Task statement
Omitting all pictures, print the lines of the listing from the one containing "hfov_deg: 25.4" through the final line, both ends included, with no other text.

Working data
- Opening Delimiter -

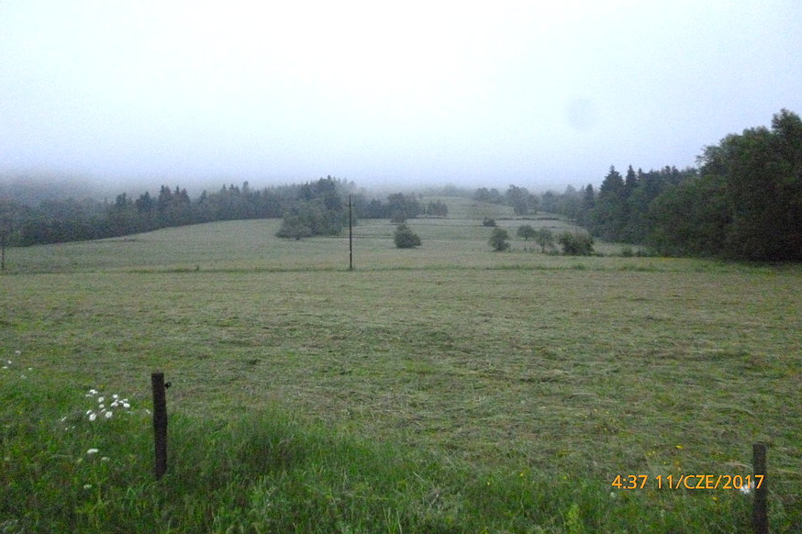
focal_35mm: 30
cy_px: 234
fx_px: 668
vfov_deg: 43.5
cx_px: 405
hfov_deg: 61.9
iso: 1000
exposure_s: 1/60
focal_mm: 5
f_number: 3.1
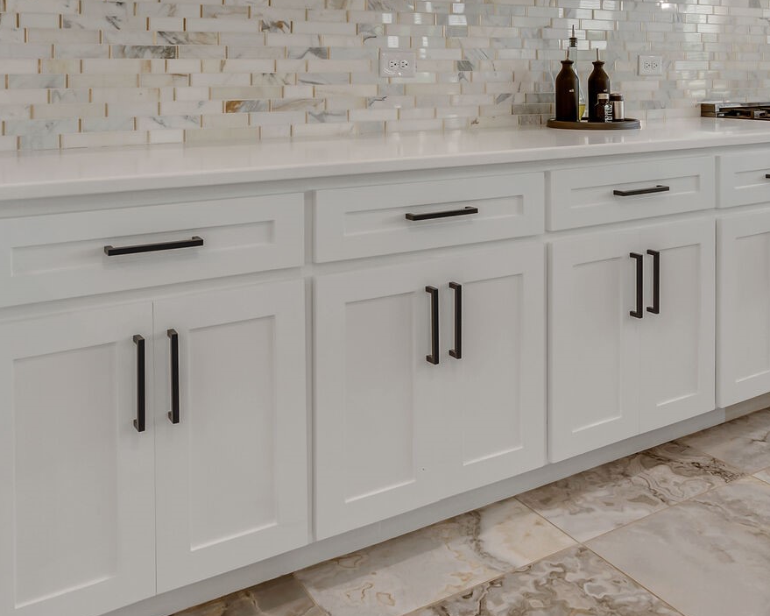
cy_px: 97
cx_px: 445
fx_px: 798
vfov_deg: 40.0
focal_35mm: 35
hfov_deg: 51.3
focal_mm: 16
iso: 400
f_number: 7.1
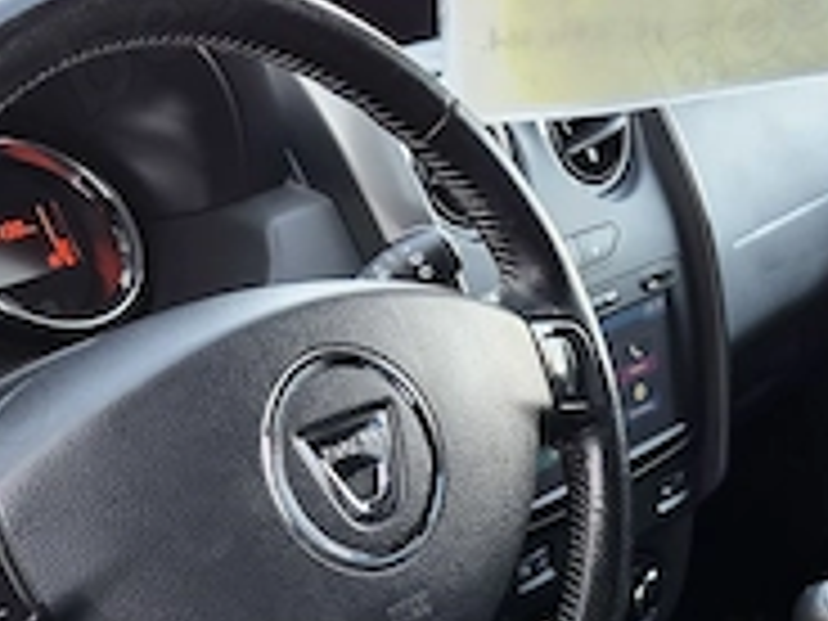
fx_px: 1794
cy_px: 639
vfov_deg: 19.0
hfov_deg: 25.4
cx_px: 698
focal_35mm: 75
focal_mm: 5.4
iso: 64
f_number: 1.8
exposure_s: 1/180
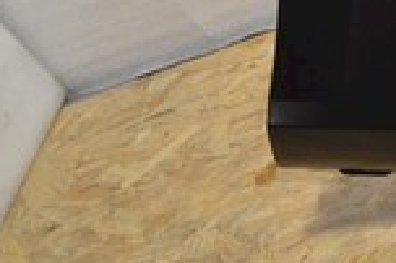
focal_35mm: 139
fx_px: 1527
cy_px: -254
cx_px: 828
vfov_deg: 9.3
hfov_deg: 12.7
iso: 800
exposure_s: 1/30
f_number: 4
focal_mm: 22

- Closing Delimiter -

Exercise response
hfov_deg: 25.4
cx_px: 698
focal_35mm: 75
focal_mm: 5.4
iso: 64
f_number: 1.8
exposure_s: 1/180
focal_35mm: 139
fx_px: 1527
cy_px: -254
cx_px: 828
vfov_deg: 9.3
hfov_deg: 12.7
iso: 800
exposure_s: 1/30
f_number: 4
focal_mm: 22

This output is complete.